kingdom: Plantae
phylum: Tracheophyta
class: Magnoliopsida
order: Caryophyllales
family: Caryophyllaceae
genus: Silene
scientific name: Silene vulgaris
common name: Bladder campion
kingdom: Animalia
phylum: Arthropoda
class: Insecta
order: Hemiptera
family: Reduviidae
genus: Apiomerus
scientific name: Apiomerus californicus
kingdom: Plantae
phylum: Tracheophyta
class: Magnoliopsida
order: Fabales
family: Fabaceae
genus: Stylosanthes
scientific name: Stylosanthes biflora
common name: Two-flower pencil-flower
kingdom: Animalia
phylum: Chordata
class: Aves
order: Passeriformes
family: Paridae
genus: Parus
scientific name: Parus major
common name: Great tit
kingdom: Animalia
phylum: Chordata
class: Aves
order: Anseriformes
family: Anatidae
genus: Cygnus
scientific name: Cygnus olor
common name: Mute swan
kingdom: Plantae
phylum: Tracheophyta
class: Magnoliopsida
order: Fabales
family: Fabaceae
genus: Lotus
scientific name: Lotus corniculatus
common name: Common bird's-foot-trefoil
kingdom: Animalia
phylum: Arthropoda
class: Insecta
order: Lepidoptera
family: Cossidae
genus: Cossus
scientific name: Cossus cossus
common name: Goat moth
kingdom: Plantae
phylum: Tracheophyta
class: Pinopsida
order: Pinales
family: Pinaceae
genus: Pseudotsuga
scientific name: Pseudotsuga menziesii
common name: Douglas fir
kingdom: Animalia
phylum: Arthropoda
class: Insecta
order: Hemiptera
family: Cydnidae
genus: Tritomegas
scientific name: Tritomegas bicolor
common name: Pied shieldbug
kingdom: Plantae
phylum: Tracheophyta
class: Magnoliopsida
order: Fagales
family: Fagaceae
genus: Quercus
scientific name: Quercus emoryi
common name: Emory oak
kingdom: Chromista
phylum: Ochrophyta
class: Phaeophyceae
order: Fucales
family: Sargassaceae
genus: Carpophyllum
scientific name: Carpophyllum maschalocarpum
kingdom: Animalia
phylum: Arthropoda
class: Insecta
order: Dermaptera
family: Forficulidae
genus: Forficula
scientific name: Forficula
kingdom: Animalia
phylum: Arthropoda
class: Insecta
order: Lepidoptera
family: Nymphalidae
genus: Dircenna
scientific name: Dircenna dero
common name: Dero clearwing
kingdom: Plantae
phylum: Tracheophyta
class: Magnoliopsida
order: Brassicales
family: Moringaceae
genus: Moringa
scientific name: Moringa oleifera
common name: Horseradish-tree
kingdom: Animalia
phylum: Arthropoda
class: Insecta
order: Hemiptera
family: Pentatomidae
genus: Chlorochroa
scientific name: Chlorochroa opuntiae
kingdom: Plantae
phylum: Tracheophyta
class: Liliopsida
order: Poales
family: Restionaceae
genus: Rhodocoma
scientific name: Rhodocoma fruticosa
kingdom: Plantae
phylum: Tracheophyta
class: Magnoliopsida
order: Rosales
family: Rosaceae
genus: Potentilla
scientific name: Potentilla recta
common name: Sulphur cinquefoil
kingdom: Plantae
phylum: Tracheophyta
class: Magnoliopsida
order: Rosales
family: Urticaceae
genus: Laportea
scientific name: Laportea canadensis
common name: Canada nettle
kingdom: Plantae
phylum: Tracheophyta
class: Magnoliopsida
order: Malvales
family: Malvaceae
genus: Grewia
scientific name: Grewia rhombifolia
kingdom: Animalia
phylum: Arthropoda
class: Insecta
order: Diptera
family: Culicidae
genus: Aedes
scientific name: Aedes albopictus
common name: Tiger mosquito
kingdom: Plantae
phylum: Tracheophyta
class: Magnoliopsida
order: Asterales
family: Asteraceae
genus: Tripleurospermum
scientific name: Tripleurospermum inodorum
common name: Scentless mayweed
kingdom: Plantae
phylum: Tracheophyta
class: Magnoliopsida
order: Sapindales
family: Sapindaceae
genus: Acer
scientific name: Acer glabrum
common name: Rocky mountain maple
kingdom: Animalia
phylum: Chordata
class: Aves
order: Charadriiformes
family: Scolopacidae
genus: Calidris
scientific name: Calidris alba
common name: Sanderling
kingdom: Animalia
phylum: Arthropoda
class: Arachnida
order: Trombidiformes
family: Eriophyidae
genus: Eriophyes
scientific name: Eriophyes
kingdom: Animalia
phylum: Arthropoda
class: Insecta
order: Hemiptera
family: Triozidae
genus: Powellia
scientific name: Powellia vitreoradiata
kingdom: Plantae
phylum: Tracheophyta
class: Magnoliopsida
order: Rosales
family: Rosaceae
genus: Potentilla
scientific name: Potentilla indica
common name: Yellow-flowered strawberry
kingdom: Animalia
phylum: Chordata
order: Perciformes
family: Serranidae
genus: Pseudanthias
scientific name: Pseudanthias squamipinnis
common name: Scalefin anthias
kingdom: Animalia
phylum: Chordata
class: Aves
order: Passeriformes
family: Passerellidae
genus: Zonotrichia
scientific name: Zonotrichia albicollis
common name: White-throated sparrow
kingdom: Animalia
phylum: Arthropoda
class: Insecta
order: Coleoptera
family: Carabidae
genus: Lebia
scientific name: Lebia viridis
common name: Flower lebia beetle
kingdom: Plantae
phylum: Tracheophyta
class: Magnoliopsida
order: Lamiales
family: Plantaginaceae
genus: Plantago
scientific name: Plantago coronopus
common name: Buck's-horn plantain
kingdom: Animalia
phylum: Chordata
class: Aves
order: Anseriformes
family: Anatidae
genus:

————————

• **Task objective**: Rewrite the listing with every "common name" swapped for "everyday name", leaving everything else unchanged.

• **Solution**:
kingdom: Plantae
phylum: Tracheophyta
class: Magnoliopsida
order: Caryophyllales
family: Caryophyllaceae
genus: Silene
scientific name: Silene vulgaris
everyday name: Bladder campion
kingdom: Animalia
phylum: Arthropoda
class: Insecta
order: Hemiptera
family: Reduviidae
genus: Apiomerus
scientific name: Apiomerus californicus
kingdom: Plantae
phylum: Tracheophyta
class: Magnoliopsida
order: Fabales
family: Fabaceae
genus: Stylosanthes
scientific name: Stylosanthes biflora
everyday name: Two-flower pencil-flower
kingdom: Animalia
phylum: Chordata
class: Aves
order: Passeriformes
family: Paridae
genus: Parus
scientific name: Parus major
everyday name: Great tit
kingdom: Animalia
phylum: Chordata
class: Aves
order: Anseriformes
family: Anatidae
genus: Cygnus
scientific name: Cygnus olor
everyday name: Mute swan
kingdom: Plantae
phylum: Tracheophyta
class: Magnoliopsida
order: Fabales
family: Fabaceae
genus: Lotus
scientific name: Lotus corniculatus
everyday name: Common bird's-foot-trefoil
kingdom: Animalia
phylum: Arthropoda
class: Insecta
order: Lepidoptera
family: Cossidae
genus: Cossus
scientific name: Cossus cossus
everyday name: Goat moth
kingdom: Plantae
phylum: Tracheophyta
class: Pinopsida
order: Pinales
family: Pinaceae
genus: Pseudotsuga
scientific name: Pseudotsuga menziesii
everyday name: Douglas fir
kingdom: Animalia
phylum: Arthropoda
class: Insecta
order: Hemiptera
family: Cydnidae
genus: Tritomegas
scientific name: Tritomegas bicolor
everyday name: Pied shieldbug
kingdom: Plantae
phylum: Tracheophyta
class: Magnoliopsida
order: Fagales
family: Fagaceae
genus: Quercus
scientific name: Quercus emoryi
everyday name: Emory oak
kingdom: Chromista
phylum: Ochrophyta
class: Phaeophyceae
order: Fucales
family: Sargassaceae
genus: Carpophyllum
scientific name: Carpophyllum maschalocarpum
kingdom: Animalia
phylum: Arthropoda
class: Insecta
order: Dermaptera
family: Forficulidae
genus: Forficula
scientific name: Forficula
kingdom: Animalia
phylum: Arthropoda
class: Insecta
order: Lepidoptera
family: Nymphalidae
genus: Dircenna
scientific name: Dircenna dero
everyday name: Dero clearwing
kingdom: Plantae
phylum: Tracheophyta
class: Magnoliopsida
order: Brassicales
family: Moringaceae
genus: Moringa
scientific name: Moringa oleifera
everyday name: Horseradish-tree
kingdom: Animalia
phylum: Arthropoda
class: Insecta
order: Hemiptera
family: Pentatomidae
genus: Chlorochroa
scientific name: Chlorochroa opuntiae
kingdom: Plantae
phylum: Tracheophyta
class: Liliopsida
order: Poales
family: Restionaceae
genus: Rhodocoma
scientific name: Rhodocoma fruticosa
kingdom: Plantae
phylum: Tracheophyta
class: Magnoliopsida
order: Rosales
family: Rosaceae
genus: Potentilla
scientific name: Potentilla recta
everyday name: Sulphur cinquefoil
kingdom: Plantae
phylum: Tracheophyta
class: Magnoliopsida
order: Rosales
family: Urticaceae
genus: Laportea
scientific name: Laportea canadensis
everyday name: Canada nettle
kingdom: Plantae
phylum: Tracheophyta
class: Magnoliopsida
order: Malvales
family: Malvaceae
genus: Grewia
scientific name: Grewia rhombifolia
kingdom: Animalia
phylum: Arthropoda
class: Insecta
order: Diptera
family: Culicidae
genus: Aedes
scientific name: Aedes albopictus
everyday name: Tiger mosquito
kingdom: Plantae
phylum: Tracheophyta
class: Magnoliopsida
order: Asterales
family: Asteraceae
genus: Tripleurospermum
scientific name: Tripleurospermum inodorum
everyday name: Scentless mayweed
kingdom: Plantae
phylum: Tracheophyta
class: Magnoliopsida
order: Sapindales
family: Sapindaceae
genus: Acer
scientific name: Acer glabrum
everyday name: Rocky mountain maple
kingdom: Animalia
phylum: Chordata
class: Aves
order: Charadriiformes
family: Scolopacidae
genus: Calidris
scientific name: Calidris alba
everyday name: Sanderling
kingdom: Animalia
phylum: Arthropoda
class: Arachnida
order: Trombidiformes
family: Eriophyidae
genus: Eriophyes
scientific name: Eriophyes
kingdom: Animalia
phylum: Arthropoda
class: Insecta
order: Hemiptera
family: Triozidae
genus: Powellia
scientific name: Powellia vitreoradiata
kingdom: Plantae
phylum: Tracheophyta
class: Magnoliopsida
order: Rosales
family: Rosaceae
genus: Potentilla
scientific name: Potentilla indica
everyday name: Yellow-flowered strawberry
kingdom: Animalia
phylum: Chordata
order: Perciformes
family: Serranidae
genus: Pseudanthias
scientific name: Pseudanthias squamipinnis
everyday name: Scalefin anthias
kingdom: Animalia
phylum: Chordata
class: Aves
order: Passeriformes
family: Passerellidae
genus: Zonotrichia
scientific name: Zonotrichia albicollis
everyday name: White-throated sparrow
kingdom: Animalia
phylum: Arthropoda
class: Insecta
order: Coleoptera
family: Carabidae
genus: Lebia
scientific name: Lebia viridis
everyday name: Flower lebia beetle
kingdom: Plantae
phylum: Tracheophyta
class: Magnoliopsida
order: Lamiales
family: Plantaginaceae
genus: Plantago
scientific name: Plantago coronopus
everyday name: Buck's-horn plantain
kingdom: Animalia
phylum: Chordata
class: Aves
order: Anseriformes
family: Anatidae
genus:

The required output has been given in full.